**Problem description**
Repeat the part of the study group announcement from "Those of you" up to and including "to the treatment of psychosis.", word for word.

**Study text**
▬▬▬▬▬▬

Group title: Consultation/study group on the psychoanalytic treatment of psychosis
Group leader: Charles Turk, MD
Meeting dates: Alternate Mondays, beginning September 12
Meeting time: 7:00 – 8:30 p.m.
Those of you who have attempted the difficult and demanding work of treating very disturbed people are invited to join a study group on the treatment of psychosis. Here you may bring in your own cases to further a discussion of the application of psychoanalytic principles to the treatment of psychosis.
Over the years psychoanalytic treatment has been deemed by many to be contraindicated for psychotic individuals. Nevertheless, there is a rich tradition, beginning with Freud, of efforts to work psychoanalytically with psychotic patients. Of the many who have devoted themselves to this, a group of Lacanian analysts developed a successful treatment program for psychotic young adults in Quebec City. It is known as “388,” the street address of a beautiful mansion that houses the treatment program, and 90% of those treated there psychoanalytically have resolved their delusions; they no longer live in terms of them and have obtained satisfying places in society. Dr. Turk will weave the principles developed at 388 into discussions of cases that he and group members bring to investigate and share.
About the leader:
Charles Turk, MD is a practicing psychiatrist/psychoanalyst and a faculty and board member of CCP. He received psychoanalytic training at the Center for Psychoanalytic Studies in Chicago and is also a psychoanalyst of GIFRIC (Interdisciplinary Freudian Group for Research into Clinical and Cultural Intervention) in Quebec City, where he has attended yearly seminars since 1996. He is responsible for the Chicago Psychoanalytic Circle of GIFRIC’s Ecole Freudienne du Quebec.

▬▬▬▬▬▬

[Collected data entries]
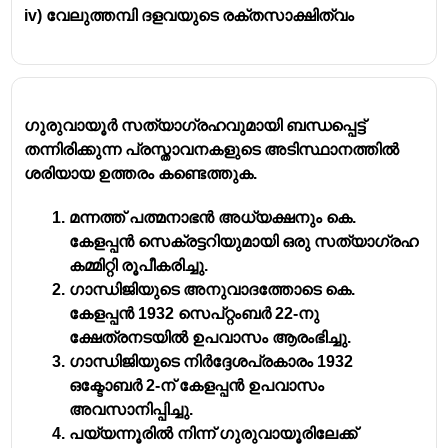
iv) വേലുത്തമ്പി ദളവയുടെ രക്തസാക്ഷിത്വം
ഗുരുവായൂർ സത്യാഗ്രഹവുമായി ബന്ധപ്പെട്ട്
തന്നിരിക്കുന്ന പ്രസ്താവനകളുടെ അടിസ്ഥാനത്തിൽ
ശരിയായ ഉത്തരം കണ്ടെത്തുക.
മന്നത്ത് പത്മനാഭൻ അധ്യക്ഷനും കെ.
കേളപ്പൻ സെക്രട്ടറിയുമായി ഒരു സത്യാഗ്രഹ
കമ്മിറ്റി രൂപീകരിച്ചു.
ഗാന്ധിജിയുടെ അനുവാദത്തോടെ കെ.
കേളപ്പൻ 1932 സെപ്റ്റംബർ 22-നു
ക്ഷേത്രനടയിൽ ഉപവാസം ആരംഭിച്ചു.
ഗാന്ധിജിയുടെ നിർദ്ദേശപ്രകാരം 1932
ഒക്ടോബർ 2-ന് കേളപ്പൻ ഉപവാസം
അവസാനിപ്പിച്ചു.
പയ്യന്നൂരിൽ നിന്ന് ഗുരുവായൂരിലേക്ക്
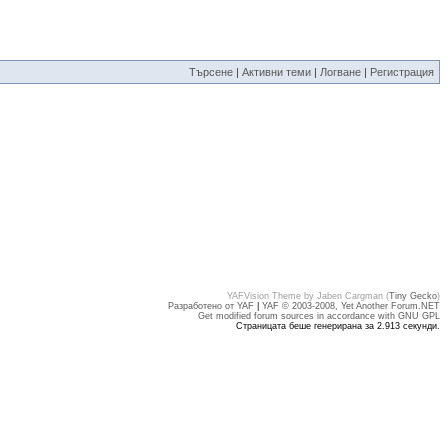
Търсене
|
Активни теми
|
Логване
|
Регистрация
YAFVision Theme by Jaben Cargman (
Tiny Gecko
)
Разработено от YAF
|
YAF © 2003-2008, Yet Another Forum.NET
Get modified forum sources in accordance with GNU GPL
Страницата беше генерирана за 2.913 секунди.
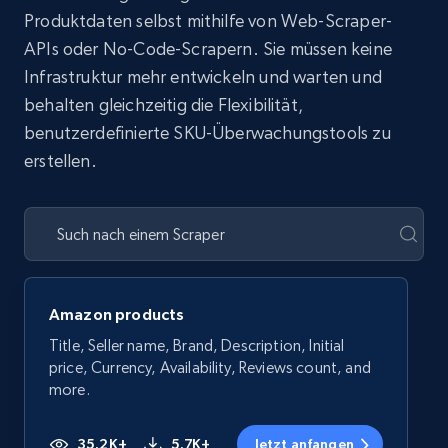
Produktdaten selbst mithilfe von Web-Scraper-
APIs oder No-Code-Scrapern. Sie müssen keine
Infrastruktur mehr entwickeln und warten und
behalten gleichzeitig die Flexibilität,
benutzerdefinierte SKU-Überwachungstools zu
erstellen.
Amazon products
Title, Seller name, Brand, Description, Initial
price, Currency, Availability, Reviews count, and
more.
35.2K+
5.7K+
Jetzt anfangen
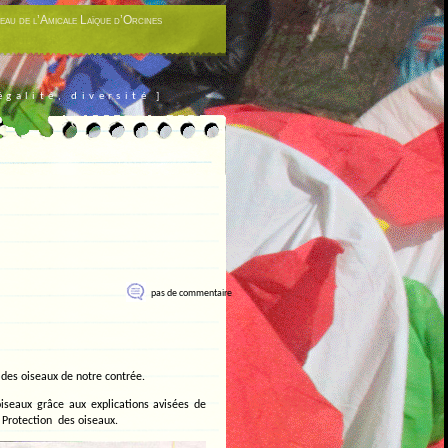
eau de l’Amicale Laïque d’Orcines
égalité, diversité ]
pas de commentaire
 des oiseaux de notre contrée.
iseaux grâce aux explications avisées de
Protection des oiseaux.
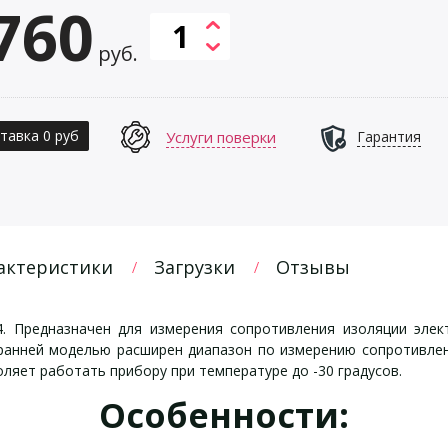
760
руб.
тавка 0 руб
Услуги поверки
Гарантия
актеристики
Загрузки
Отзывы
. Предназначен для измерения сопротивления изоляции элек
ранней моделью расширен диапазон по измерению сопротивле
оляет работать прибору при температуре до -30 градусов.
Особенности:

▬▬▬▬▬▬

**Task answer**
Those of you who have attempted the difficult and demanding work of treating very disturbed people are invited to join a study group on the treatment of psychosis. Here you may bring in your own cases to further a discussion of the application of psychoanalytic principles to the treatment of psychosis.